Even so, the SEC’s interventions are stretching the definition of its role in private markets, which are, after all, designed to be less transparent than public markets. The sheer breadth of its reform agenda is also playing into a broader concern in the US business and financial community about regulatory over-reach in Joe Biden’s administration, visible from the Department of Justice to the Federal Trade Commission. 

There is little question that Gensler has unleashed the most interventionist regulatory agenda the US financial sector has seen since right after the global financial crisis, stretching from cryptocurrencies to carbon emissions and from asset custody to the Treasuries market. Even before this salvo against private funds, this SEC had surpassed its recent predecessors in the number of substantive new rules it adopted. 

Groups targeted by Gensler’s actions are now pushing back hard in the courts, where the SEC is battling plaintiffs including the US Chamber of Commerce and Ripple Labs, the cryptocurrency pioneer behind the XRP digital token. A federal appeals court recently ruled that the SEC had been “arbitrary and capricious” when it turned down Grayscale Investments’ proposed spot bitcoin ETF. Gensler appears to have anticipated such challenges and is willing to continue pushing out new proposals and enforcement actions regardless. Reform advocates argue that the SEC’s actions are necessary responses to rapid upheavals in capital markets that earlier regulators did not anticipate. 

They clearly also chime with a more populist political philosophy that has emboldened Democrats to target perceived concentrations of power in finance and business. And the urge to set new rules through enforcement and regulations stems in part from elected officials’ failure to do so. Compared with previous eras, strikingly few of the SEC’s recent rules have been mandated by Congress, which can still not agree on some basic regulatory standards. 
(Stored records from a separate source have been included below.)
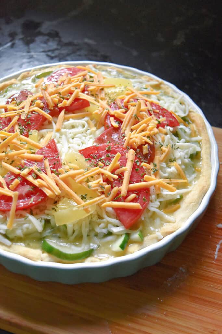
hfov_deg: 29.9
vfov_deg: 43.6
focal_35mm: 45
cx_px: 111
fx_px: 416
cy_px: 167
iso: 2000
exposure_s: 1/60
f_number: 4.2
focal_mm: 30
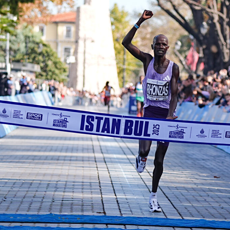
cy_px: 115
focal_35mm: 114
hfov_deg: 15.3
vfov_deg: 15.3
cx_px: 149
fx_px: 857
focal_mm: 89
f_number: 2.8
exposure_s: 1/1250
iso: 125
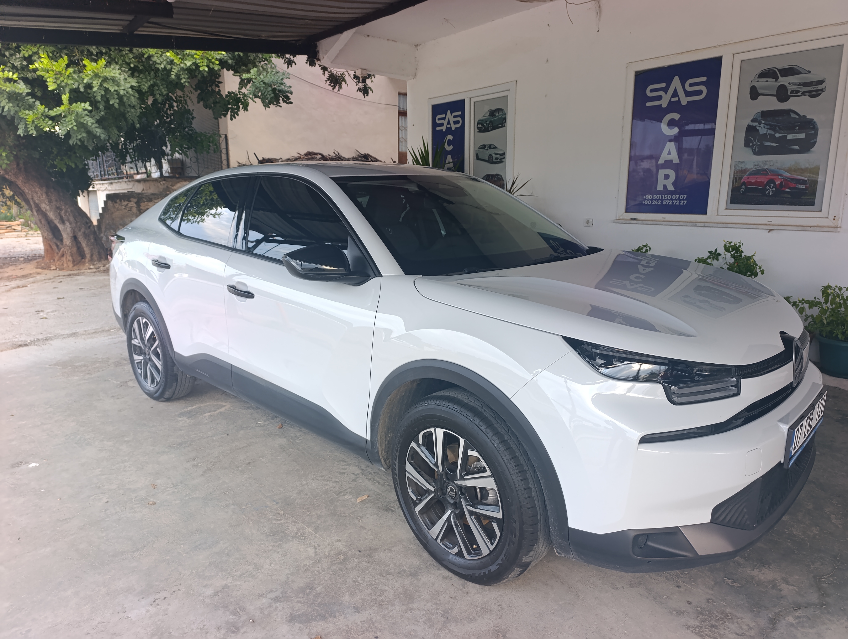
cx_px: 424
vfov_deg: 59.0
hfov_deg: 73.8
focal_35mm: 23
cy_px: 320
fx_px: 564
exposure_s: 1/100
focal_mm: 6.14
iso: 500
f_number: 1.6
This legislative vacuum leaves America’s judicial system likely to end up deciding how much of Gensler’s agenda will survive. The question of whether the SEC is overreaching its statutory mandate may ultimately be decided by a Supreme Court that has made clear that it is highly sensitive to administrative over-reach. The court’s conservative majority may relish the opportunity to rein in the SEC. Gensler’s desire to regulate more of America’s rapidly changing financial markets must be balanced with pragmatism if he is not to risk his ambitions backfiring, with consequences that could last for years to come.